On Thu, 1 Sep 2016, Kent Overstreet wrote:
> Encryption in bcachefs is done and working and I just finished documenting the
> design - so now, it needs more eyeballs and vetting before letting users play
> with it.
>
> ### Algorithms
>
> By virtue of working within a copy on write filesystem with provisions for ZFS
> style checksums (that is, checksums with the pointers, not the data), we’re
> able to use a modern AEAD style construction. We use ChaCha20 and Poly1305. We
> use the cyphers directly instead of using the kernel AEAD library (and thus
> means there's a bit more in the design that needs auditing).
A few thoughts:
Great work implementing your own monotnoically-increasing nonce in
bcachefs. You have implemented your own crypto stack, I'm sure lots of
time went into that. Stream ciphers are great, but not always seekable
(eg: output-feedback mode, OFM). Of course if you plan to validate the
MAC for every read, then seekable might not matter---but you will need to
decrypt up to the offset you want even after MAC validation which adds
overhead.
Since you have written a solid nonce generator, supporting the existing
kernel library for block ciphers in counter-mode (CTR) is probably easy
and would aide the validation of your protocol; indeed, it would
future-proof bcachefs against maintaining new ciphers if the user can
specify the kernel crypto library's block- or streamping- cipher.
For counter mode, shift the nonce by as many bits as the extent size
divided by the cipher-block size. For 64k extents and AES-128, you would
shift the nonce like so:
nonce <<= ilog2( 65536 / ilog2(128) )
This example uses 12 nonce bits leaving 2^84 extent generations before
wrapping. (Of course you'll need to store the nonce in your extent
metadata.)
You then have a counter for each 16-bytes of AES in the bottom bits of
the extent nonce. Counter mode is trivial to implement:
ciphertext[ 0] = E_k(nonce+ 0) XOR plaintext[0]
[...]
ciphertext[4095] = E_k(nonce+4095) XOR plaintext[4095]

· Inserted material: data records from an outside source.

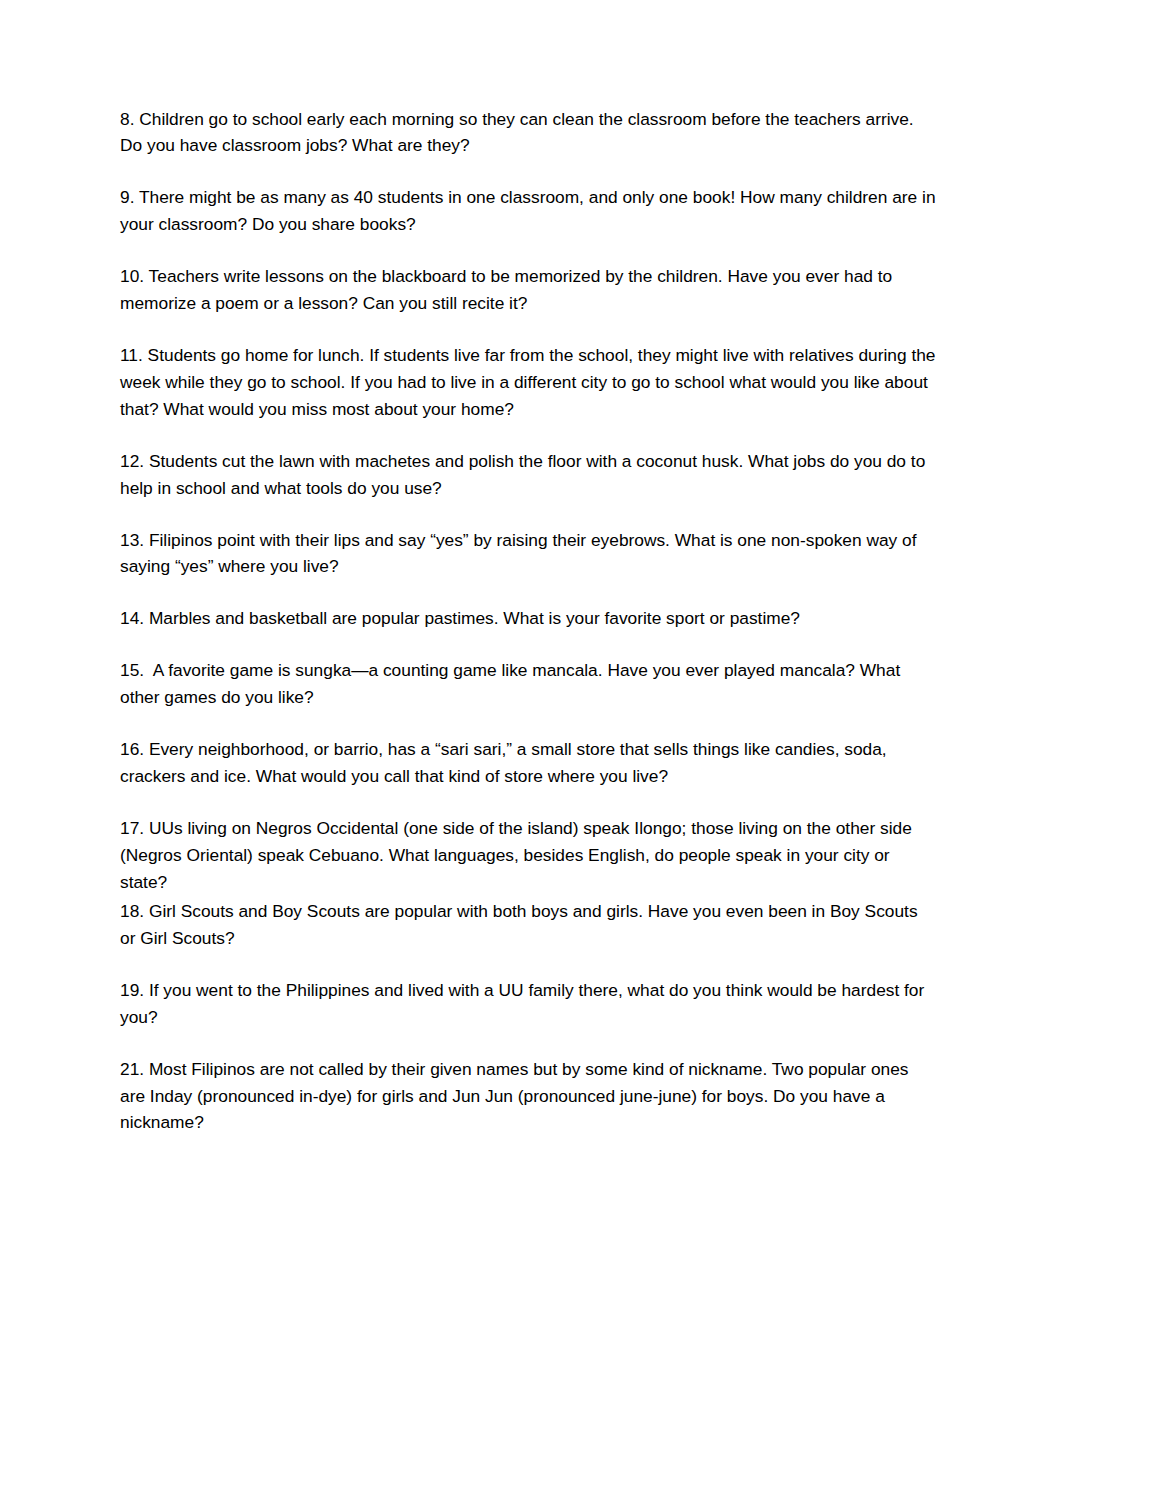8. Children go to school early each morning so they can clean the classroom before the teachers arrive. Do you have classroom jobs? What are they?
9. There might be as many as 40 students in one classroom, and only one book! How many children are in your classroom? Do you share books?
10. Teachers write lessons on the blackboard to be memorized by the children. Have you ever had to memorize a poem or a lesson? Can you still recite it?
11. Students go home for lunch. If students live far from the school, they might live with relatives during the week while they go to school. If you had to live in a different city to go to school what would you like about that? What would you miss most about your home?
12. Students cut the lawn with machetes and polish the floor with a coconut husk. What jobs do you do to help in school and what tools do you use?
13. Filipinos point with their lips and say “yes” by raising their eyebrows. What is one non-spoken way of saying “yes” where you live?
14. Marbles and basketball are popular pastimes. What is your favorite sport or pastime?
15. A favorite game is sungka—a counting game like mancala. Have you ever played mancala? What other games do you like?
16. Every neighborhood, or barrio, has a “sari sari,” a small store that sells things like candies, soda, crackers and ice. What would you call that kind of store where you live?
17. UUs living on Negros Occidental (one side of the island) speak Ilongo; those living on the other side (Negros Oriental) speak Cebuano. What languages, besides English, do people speak in your city or state?
18. Girl Scouts and Boy Scouts are popular with both boys and girls. Have you even been in Boy Scouts or Girl Scouts?
19. If you went to the Philippines and lived with a UU family there, what do you think would be hardest for you?
21. Most Filipinos are not called by their given names but by some kind of nickname. Two popular ones are Inday (pronounced in-dye) for girls and Jun Jun (pronounced june-june) for boys. Do you have a nickname?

This gives you cipher-block-independent parallelism, seekability, and
flexibility using existing and future block ciphers. Counter mode is well
studied, I don't think anyone will argue against that if your nonces are
well founded.
[... more below ]
> The current design uses the same key for both ChaCha20 and Poly1305, but my
> recent rereading of the Poly1305-AES paper seems to imply that the Poly1305
> key
> shouldn't be used for anything else. Guidance from actual cryptographers would
> be appreciated here; the ChaCha20/Poly1305 AEAD RFC appears to be silent on
> the
> matter.
>
> Note that ChaCha20 is a stream cypher. This means that it’s critical that we
> use
> a cryptographic MAC (which would be highly desirable anyways), and also
> avoiding
> nonce reuse is critical. Getting nonces right is where most of the trickiness
> is
> involved in bcachefs’s encryption.
>
> The current algorithm choices are not hard coded. Bcachefs already has
> selectable checksum types, and every individual data and metadata write has a
> field that describes the checksum algorithm that was used. On disk, encrypted
> data is represented as a new checksum type - so we now have [none, crc32c,
> crc64, chacha20/poly1305] as possible methods for data to be
> checksummed/encrypted. If in the future we add new encryption algorithms,
> users
> will be able to switch to the new algorithm on existing encrypted filesystems;
> new data will be written with the new algorithm and old data will be read with
> the old algorithm until it is rewritten.
>
> ### Key derivation, master key
>
> Userspace tooling takes the user's passphrase and derives an encryption key
> with
> scrypt. This key is made available to the kernel (via the Linux kernel's
> keyring
> service) prior to mounting the filesystem.
>
> On filesystem mount, the userspace provided key is used to decrypt the master
> key, which is stored in the superblock - also with ChaCha20. The master key is
> encrypted with an 8 byte header, so that we can tell if the correct key was
> supplied.
>
> ### Metadata
>
> Except for the superblock, no metadata in bcache/bcachefs is updated in place
> -
> everything is more or less log structured. Only the superblock is stored
> unencrypted; other metadata is stored with an unencrypted header and encrypted
> contents.
>
> The superblock contains:
> * Label and UUIDs identifying the filesystem
> * A list of component devices (for multi-device filesystems), and information
>on their size, geometry, status (active/failed), last used timestamp
> * Filesystem options
> * The location of the journal
>
> For the rest of the metadata, the unencrypted portion contains:
>
> * 128 bit checksum/MAC field
> * Magic number - identifies a given structure as btree/journal/allocation
>information, for that filesystem
> * Version number (of on disk format), flags (including